Pour Marie, ma fille

   Le moi singulier, désigné par l’identité-ipséité, est aussi un moi qui partage avec l’humanité ce qui appartient en commun à tous les hommes. Cette approche intègre deux dimensions qui se rejoignent : l'enracinement et l’universalité. L’enracinement est une des structures de notre existence. Il se rapporte à tout ce qui a valeur de lieu commun, la coutume, la tradition, la langue, les mythes, les contes. « Je pense donc je suis de quelque part ».

L'expression « enracinement » peut se charger de valeurs plus spatiales —je suis né dans la Sarthe— ou plus temporelles —à telle date—.

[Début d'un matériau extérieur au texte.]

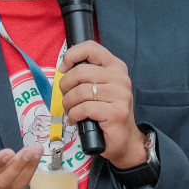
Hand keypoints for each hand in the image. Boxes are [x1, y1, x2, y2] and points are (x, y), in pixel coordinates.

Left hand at [59, 41, 146, 168]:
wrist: (124, 139)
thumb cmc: (107, 112)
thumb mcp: (99, 88)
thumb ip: (86, 75)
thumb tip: (64, 68)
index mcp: (116, 67)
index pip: (91, 48)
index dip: (71, 55)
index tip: (63, 69)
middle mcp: (120, 78)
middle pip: (80, 72)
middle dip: (65, 87)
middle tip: (66, 98)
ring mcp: (120, 95)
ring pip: (80, 92)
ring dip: (68, 104)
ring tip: (70, 111)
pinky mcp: (116, 112)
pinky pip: (84, 109)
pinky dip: (73, 115)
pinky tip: (75, 120)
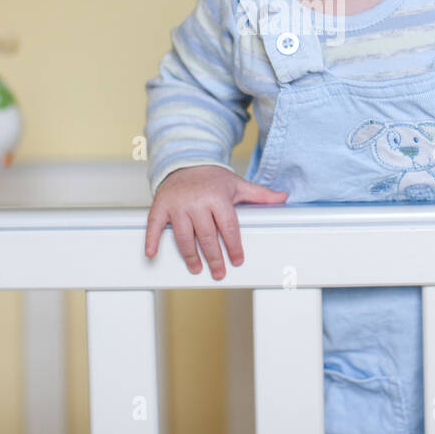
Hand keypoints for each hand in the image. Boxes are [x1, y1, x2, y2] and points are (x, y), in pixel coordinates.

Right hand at [145, 165, 286, 279]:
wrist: (184, 161)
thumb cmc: (211, 178)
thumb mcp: (237, 184)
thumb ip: (259, 194)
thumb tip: (283, 197)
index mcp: (217, 197)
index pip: (228, 227)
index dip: (234, 246)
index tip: (237, 260)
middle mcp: (197, 202)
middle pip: (207, 236)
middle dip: (214, 257)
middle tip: (218, 272)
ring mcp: (178, 205)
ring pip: (185, 237)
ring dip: (191, 256)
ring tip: (197, 268)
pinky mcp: (161, 206)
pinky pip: (154, 225)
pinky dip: (151, 240)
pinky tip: (152, 253)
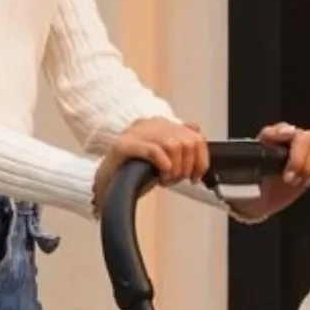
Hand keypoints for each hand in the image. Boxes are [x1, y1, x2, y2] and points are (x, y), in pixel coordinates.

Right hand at [92, 117, 209, 215]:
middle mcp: (148, 125)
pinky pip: (154, 151)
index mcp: (159, 125)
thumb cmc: (136, 172)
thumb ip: (180, 145)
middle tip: (177, 179)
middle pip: (186, 141)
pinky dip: (164, 166)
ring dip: (175, 168)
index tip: (196, 176)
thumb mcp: (164, 158)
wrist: (108, 184)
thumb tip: (197, 130)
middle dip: (187, 166)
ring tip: (166, 179)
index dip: (201, 159)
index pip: (194, 136)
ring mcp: (134, 134)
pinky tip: (160, 176)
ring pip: (172, 144)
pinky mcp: (123, 146)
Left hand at [229, 123, 309, 221]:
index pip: (298, 134)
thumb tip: (289, 129)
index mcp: (282, 134)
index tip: (289, 175)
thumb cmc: (257, 179)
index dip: (297, 156)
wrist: (263, 196)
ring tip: (309, 179)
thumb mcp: (252, 159)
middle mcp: (299, 138)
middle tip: (293, 181)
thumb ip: (268, 140)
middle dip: (306, 166)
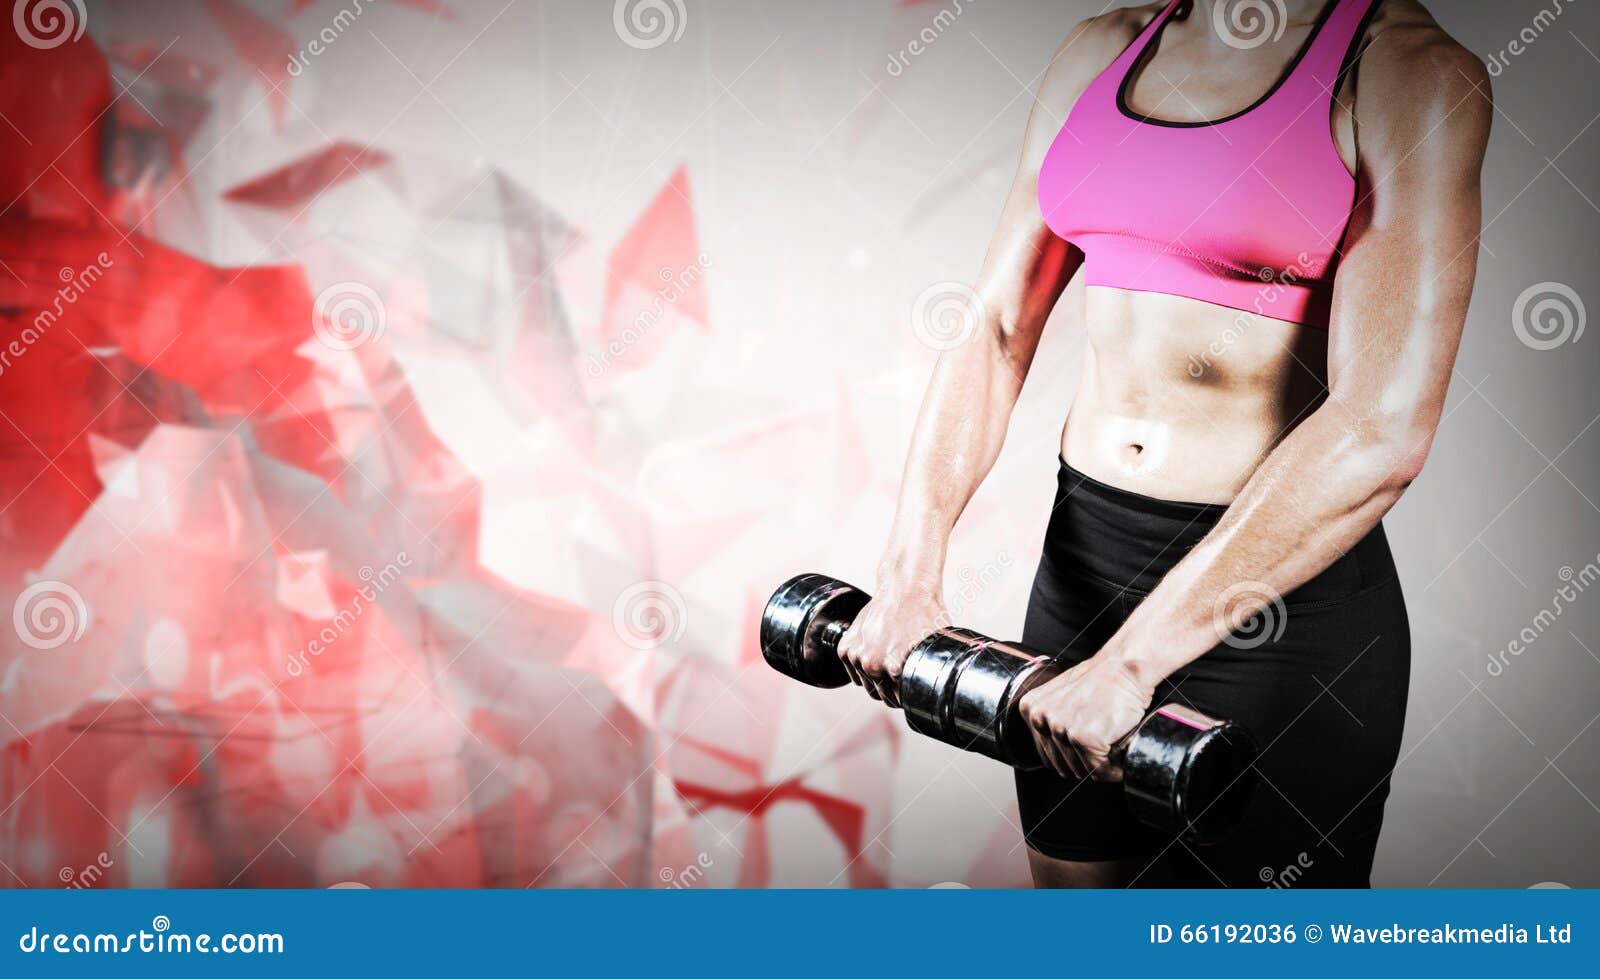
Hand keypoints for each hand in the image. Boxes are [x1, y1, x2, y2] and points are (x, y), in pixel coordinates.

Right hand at [835, 583, 946, 708]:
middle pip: (880, 696)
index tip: (911, 690)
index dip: (907, 696)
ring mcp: (856, 656)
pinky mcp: (846, 647)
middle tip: (900, 677)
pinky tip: (875, 654)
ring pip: (865, 684)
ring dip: (875, 678)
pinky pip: (852, 669)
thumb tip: (945, 686)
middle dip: (890, 691)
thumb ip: (933, 670)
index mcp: (894, 670)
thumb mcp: (936, 647)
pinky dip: (860, 666)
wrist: (905, 588)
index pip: (899, 700)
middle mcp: (872, 665)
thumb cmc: (924, 614)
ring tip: (889, 662)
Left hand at [1017, 655, 1153, 781]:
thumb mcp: (1063, 695)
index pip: (1047, 755)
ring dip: (1101, 766)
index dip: (1071, 755)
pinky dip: (1114, 768)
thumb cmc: (1102, 680)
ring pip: (1081, 770)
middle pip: (1062, 765)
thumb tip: (1057, 749)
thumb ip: (1053, 719)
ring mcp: (1061, 729)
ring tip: (1111, 743)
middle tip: (1103, 744)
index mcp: (1031, 709)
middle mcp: (1041, 719)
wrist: (1125, 668)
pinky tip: (1120, 752)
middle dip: (1085, 762)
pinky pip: (1100, 771)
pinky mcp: (1084, 738)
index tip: (1086, 746)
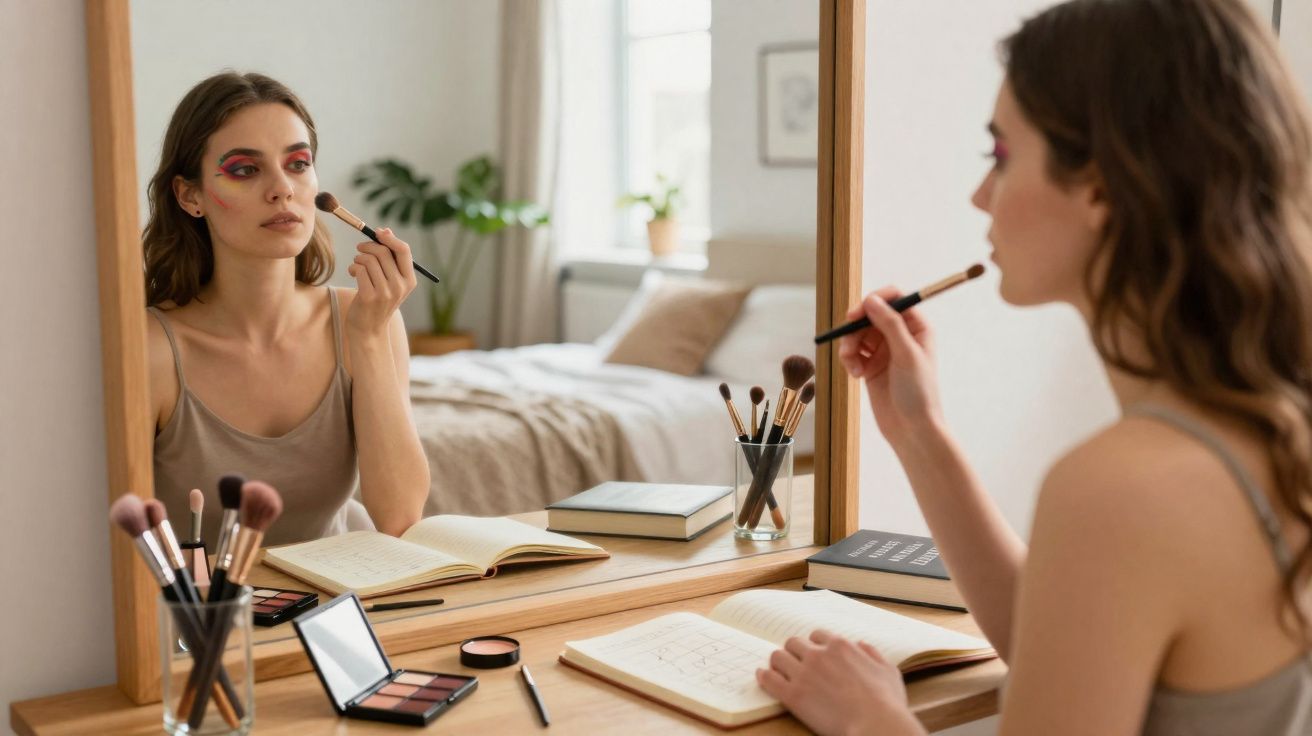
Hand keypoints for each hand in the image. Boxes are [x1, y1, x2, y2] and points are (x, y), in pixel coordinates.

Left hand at [345, 228, 416, 337]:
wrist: (369, 329)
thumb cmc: (378, 301)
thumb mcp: (391, 280)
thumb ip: (391, 257)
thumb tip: (386, 230)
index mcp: (410, 281)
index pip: (404, 250)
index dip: (390, 238)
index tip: (378, 232)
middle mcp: (400, 286)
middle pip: (383, 252)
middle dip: (368, 246)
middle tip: (360, 248)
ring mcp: (385, 293)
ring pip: (368, 260)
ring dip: (358, 258)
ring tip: (356, 265)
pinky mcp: (369, 297)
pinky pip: (359, 269)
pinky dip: (353, 267)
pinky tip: (352, 273)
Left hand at [757, 630, 925, 735]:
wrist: (876, 725)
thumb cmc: (887, 703)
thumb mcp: (888, 671)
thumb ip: (872, 654)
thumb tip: (862, 645)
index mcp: (840, 646)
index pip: (817, 636)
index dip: (814, 645)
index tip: (813, 653)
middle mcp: (819, 655)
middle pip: (794, 643)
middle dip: (794, 652)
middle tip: (794, 662)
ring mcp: (804, 674)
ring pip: (778, 657)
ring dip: (778, 662)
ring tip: (778, 669)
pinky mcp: (793, 695)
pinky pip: (769, 678)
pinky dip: (764, 676)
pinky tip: (763, 676)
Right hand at [837, 287, 943, 448]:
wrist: (912, 430)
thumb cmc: (919, 393)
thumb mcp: (906, 355)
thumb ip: (890, 325)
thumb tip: (871, 300)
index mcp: (917, 328)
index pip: (894, 299)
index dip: (874, 301)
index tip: (858, 313)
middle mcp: (901, 335)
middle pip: (870, 315)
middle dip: (856, 327)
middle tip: (847, 339)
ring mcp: (885, 351)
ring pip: (858, 334)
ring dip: (849, 346)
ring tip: (852, 366)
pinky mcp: (871, 366)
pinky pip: (853, 352)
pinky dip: (849, 360)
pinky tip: (855, 375)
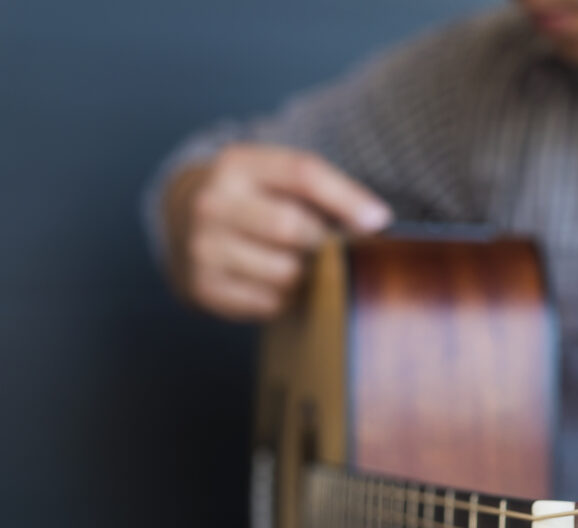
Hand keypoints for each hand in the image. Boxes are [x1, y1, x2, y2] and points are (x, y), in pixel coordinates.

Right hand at [162, 144, 391, 319]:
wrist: (187, 223)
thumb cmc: (256, 200)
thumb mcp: (279, 178)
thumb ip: (324, 190)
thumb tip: (376, 221)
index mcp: (237, 164)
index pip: (302, 173)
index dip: (347, 198)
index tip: (379, 220)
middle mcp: (212, 203)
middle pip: (292, 227)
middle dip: (322, 242)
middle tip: (329, 247)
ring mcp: (203, 247)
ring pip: (285, 272)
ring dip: (306, 275)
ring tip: (300, 264)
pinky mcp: (203, 287)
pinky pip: (270, 303)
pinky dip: (286, 298)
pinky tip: (276, 282)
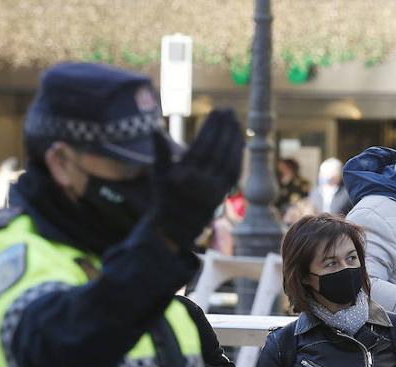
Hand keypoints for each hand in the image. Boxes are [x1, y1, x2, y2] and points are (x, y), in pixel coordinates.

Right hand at [152, 109, 244, 248]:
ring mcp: (215, 191)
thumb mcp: (158, 175)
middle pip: (218, 151)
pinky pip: (235, 171)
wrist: (178, 225)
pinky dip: (238, 155)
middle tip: (228, 111)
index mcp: (184, 177)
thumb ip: (160, 152)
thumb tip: (156, 129)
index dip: (211, 128)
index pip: (202, 147)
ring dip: (234, 139)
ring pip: (229, 160)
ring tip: (235, 121)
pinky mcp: (225, 194)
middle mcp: (202, 185)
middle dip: (224, 129)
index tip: (216, 112)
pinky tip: (240, 140)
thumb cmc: (165, 196)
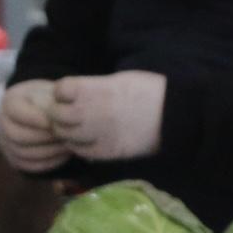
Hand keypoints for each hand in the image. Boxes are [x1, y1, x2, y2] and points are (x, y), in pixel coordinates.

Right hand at [0, 79, 67, 172]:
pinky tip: (63, 155)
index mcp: (10, 102)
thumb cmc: (52, 100)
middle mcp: (3, 123)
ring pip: (23, 152)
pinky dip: (48, 162)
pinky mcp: (15, 158)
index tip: (53, 122)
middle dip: (42, 137)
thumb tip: (62, 106)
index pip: (16, 112)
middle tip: (63, 136)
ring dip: (48, 151)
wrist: (47, 114)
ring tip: (66, 146)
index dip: (34, 118)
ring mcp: (7, 142)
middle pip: (16, 135)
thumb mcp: (53, 93)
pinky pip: (30, 165)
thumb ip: (57, 98)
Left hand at [50, 70, 167, 161]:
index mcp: (98, 90)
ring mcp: (100, 135)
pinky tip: (86, 141)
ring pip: (66, 136)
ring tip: (76, 128)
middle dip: (58, 113)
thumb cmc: (150, 90)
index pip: (61, 90)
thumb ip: (95, 87)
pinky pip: (81, 152)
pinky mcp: (108, 152)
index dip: (61, 91)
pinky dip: (78, 147)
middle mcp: (94, 112)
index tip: (68, 92)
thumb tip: (75, 93)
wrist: (174, 115)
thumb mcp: (120, 79)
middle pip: (58, 116)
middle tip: (65, 113)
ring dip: (66, 132)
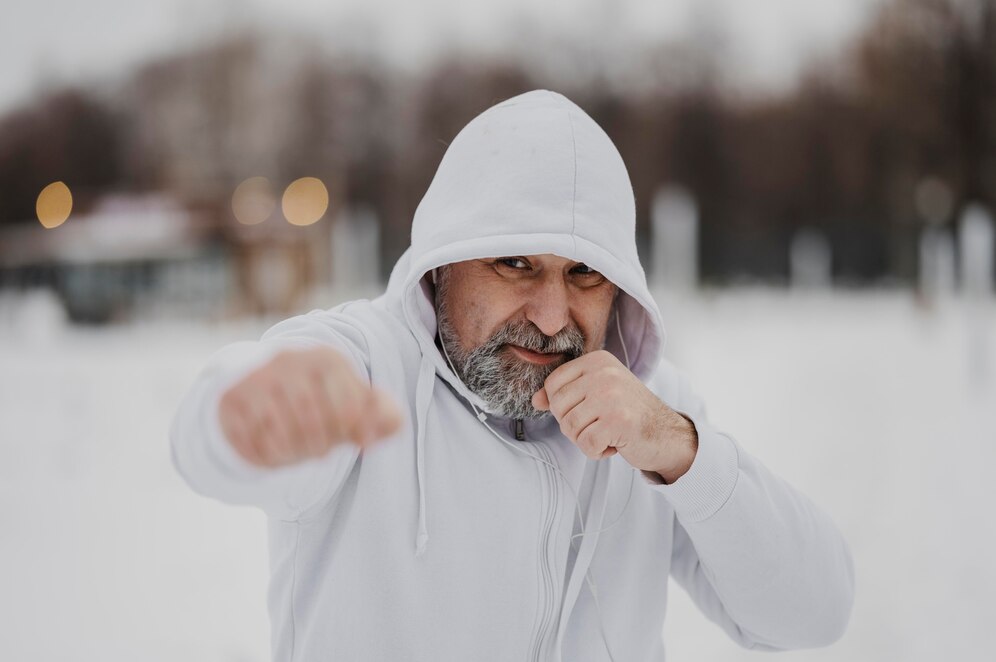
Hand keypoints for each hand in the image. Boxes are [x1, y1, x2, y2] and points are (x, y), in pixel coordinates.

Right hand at [218, 346, 401, 467]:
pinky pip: (251, 439)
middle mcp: (290, 361)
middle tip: (323, 452)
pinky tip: (275, 452)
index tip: (359, 442)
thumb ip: (383, 414)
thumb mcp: (354, 399)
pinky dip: (266, 456)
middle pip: (312, 421)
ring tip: (300, 453)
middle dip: (321, 444)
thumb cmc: (320, 396)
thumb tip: (389, 428)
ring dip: (293, 453)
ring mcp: (257, 378)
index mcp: (326, 359)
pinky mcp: (231, 399)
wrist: (260, 380)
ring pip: (279, 432)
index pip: (349, 406)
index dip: (356, 431)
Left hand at [532, 350, 697, 482]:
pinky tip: (615, 444)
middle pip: (558, 406)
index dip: (562, 406)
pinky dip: (597, 452)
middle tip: (598, 426)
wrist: (668, 434)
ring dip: (585, 440)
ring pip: (569, 427)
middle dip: (573, 425)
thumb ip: (566, 394)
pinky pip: (586, 444)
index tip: (586, 411)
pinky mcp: (618, 421)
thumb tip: (535, 400)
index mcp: (598, 361)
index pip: (553, 383)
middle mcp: (604, 373)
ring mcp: (612, 396)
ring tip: (608, 434)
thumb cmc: (629, 414)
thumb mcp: (597, 394)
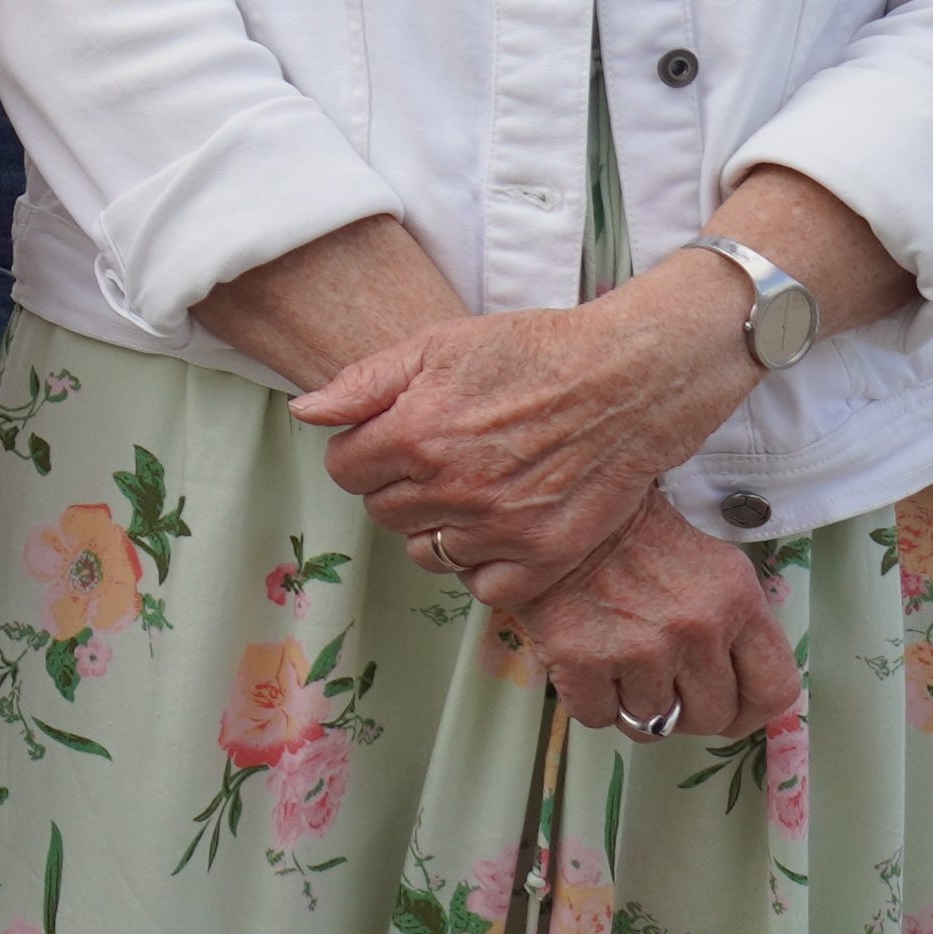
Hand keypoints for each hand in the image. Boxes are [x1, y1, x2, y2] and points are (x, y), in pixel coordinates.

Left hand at [294, 284, 745, 606]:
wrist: (626, 380)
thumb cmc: (531, 352)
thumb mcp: (436, 345)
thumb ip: (363, 383)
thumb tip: (306, 411)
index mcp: (415, 434)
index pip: (345, 470)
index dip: (362, 453)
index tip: (389, 441)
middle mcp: (452, 488)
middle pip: (384, 512)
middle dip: (398, 487)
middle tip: (438, 461)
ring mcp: (499, 528)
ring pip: (428, 553)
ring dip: (437, 527)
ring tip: (471, 492)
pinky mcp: (546, 556)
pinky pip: (484, 588)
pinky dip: (484, 566)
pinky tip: (498, 529)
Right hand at [496, 501, 799, 740]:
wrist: (551, 505)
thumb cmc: (629, 533)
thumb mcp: (707, 563)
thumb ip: (733, 622)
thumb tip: (739, 683)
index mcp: (736, 600)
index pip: (773, 690)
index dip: (750, 711)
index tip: (731, 711)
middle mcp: (696, 628)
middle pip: (711, 717)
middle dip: (686, 710)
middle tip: (663, 686)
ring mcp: (640, 648)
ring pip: (652, 723)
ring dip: (634, 704)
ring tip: (618, 665)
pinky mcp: (581, 659)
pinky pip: (598, 716)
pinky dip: (591, 701)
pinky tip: (586, 666)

Les valeurs spatiales sont étroitement associées à des valeurs temporelles. L’enracinement devient alors synonyme de continuité dans le temps. Quand on vit sous le mode du repli, quand tout changement est perçu comme une perturbation, comme une menace, l’ «identité-mêmeté» se renforce. En revanche, une identité n'est jamais définitivement acquise. Elle se construit, comme a à se construire l’adolescent.

Le terme enracinement peut-être rapproché du terme culture. Entendons par “culture” l’ensemble des expressions littéraires, artistiques, intellectuelles qui correspondent à une civilisation. L’anthropologue Herskovits (1) définissait la culture comme « un ensemble traditionnel, à la fois régulateur et créateur, de comportements, de connaissances et de croyances, à l’intérieur d’un groupe autonome. » Le soi est alors la somme des repères identificatoires que sa culture et sa société mettent à sa disposition.

Cette notion d’identité narrative peut être étendue à une communauté, voire à une nation. Israël a forgé son identité par la médiation des récits bibliques. En se racontant sans cesse les histoires de l’Exode, Israël s’est donné collectivement une « identité narrative », une identité qui singularise Israël, qui se consolide par la transmission, par la narration. Transmettre, c’est d’abord raconter ! (2)

Toutefois, cette tension entre l’universalité et la singularité, n’est-elle pas une façon de dégrader l’universel, en le ramenant à sa propre finitude ? Comment faire tenir ensemble l’exigence d’une vérité pratique et la conscience de la relativité des positions ? En ce sens, la visée de l’universalité dont elle est la revendication ne peut jamais totalement passer outre ce solipsisme, qui laisse face-à-face ma conviction et ta conviction ? Peut-elle ne pas échouer alors dans le tragique de l’incommunicabilité ?

L’homme ne commence pas par être un individu pour lui-même. L’homme n’est homme pour lui-même que par sa participation à l’universel. Cette appartenance à une communauté est comme l'indice de la présence de l'universel ; chaque communauté sait aussi qu'elle n'est pas seule au monde et que sa propre vision du monde, les valeurs qu'elle transmet à chacun de ses membres, ne sont pas nécessairement partagées par l’ensemble des communautés historiques qui peuplent ce monde. Même l’identité d’une communauté doit courir le risque du monde.

Le philosophe et le théologien sont tous les deux convaincus qu'il n'existe pas de soi-même qui ne soit déjà habité par un autre que soi…

 

Gérard Leroy, le 12 février 2021

 

  1. M. J. Herskovits, †1963, est un anthropologue américain, spécialiste de l'anthropologie Afro-américaine, cf. Les bases de l’anthropologie culturelle, Payot.
  2. Cf. Paul Ricœur, Temps et récit, T III, Le Seuil, 1985.